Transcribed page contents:
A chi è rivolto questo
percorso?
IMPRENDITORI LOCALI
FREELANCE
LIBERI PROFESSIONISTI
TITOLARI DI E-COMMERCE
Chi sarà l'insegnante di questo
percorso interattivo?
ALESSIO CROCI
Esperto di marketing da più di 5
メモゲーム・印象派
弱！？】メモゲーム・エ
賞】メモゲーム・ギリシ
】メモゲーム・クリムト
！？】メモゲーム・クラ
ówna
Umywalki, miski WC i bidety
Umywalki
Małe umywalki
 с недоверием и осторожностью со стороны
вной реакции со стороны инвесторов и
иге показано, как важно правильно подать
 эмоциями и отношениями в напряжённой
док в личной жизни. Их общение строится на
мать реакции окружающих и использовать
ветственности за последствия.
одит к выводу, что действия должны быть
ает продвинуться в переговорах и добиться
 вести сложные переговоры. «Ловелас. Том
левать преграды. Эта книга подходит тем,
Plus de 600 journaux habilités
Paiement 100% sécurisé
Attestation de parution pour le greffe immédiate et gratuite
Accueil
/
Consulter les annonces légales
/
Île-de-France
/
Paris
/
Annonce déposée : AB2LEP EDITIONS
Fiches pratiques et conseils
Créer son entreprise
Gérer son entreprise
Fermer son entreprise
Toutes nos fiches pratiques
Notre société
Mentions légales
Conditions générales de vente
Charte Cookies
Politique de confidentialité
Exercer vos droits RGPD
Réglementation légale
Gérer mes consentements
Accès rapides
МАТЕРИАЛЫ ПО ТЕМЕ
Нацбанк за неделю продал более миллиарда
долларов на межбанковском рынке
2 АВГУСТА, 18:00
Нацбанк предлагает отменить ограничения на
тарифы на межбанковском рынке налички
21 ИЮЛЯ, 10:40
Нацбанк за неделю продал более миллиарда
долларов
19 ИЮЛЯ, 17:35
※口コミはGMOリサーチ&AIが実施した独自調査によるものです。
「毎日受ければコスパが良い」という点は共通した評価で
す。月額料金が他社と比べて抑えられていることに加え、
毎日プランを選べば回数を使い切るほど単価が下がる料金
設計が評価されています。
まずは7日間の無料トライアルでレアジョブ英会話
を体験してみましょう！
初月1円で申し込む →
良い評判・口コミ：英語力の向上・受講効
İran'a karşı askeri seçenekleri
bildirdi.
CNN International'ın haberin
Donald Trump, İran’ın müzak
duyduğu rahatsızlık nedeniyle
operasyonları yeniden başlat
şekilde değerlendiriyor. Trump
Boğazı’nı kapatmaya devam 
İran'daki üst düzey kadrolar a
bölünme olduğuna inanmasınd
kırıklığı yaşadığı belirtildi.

§ WHAT NEEDS TO BE DONE: Rewrite the lines from the first one through the line with "вести сложные переговоры.", putting "corso" wherever "percorso" appears and changing nothing else.

§ SOLUTION TO THE EXERCISE:
A chi è rivolto questo
corso?
IMPRENDITORI LOCALI
FREELANCE
LIBERI PROFESSIONISTI
TITOLARI DI E-COMMERCE
Chi sarà l'insegnante di questo
corso interattivo?
ALESSIO CROCI
Esperto di marketing da più di 5
メモゲーム・印象派
弱！？】メモゲーム・エ
賞】メモゲーム・ギリシ
】メモゲーム・クリムト
！？】メモゲーム・クラ
ówna
Umywalki, miski WC i bidety
Umywalki
Małe umywalki
 с недоверием и осторожностью со стороны
вной реакции со стороны инвесторов и
иге показано, как важно правильно подать
 эмоциями и отношениями в напряжённой
док в личной жизни. Их общение строится на
мать реакции окружающих и использовать
ветственности за последствия.
одит к выводу, что действия должны быть
ает продвинуться в переговорах и добиться
 вести сложные переговоры. «Ловелас. Том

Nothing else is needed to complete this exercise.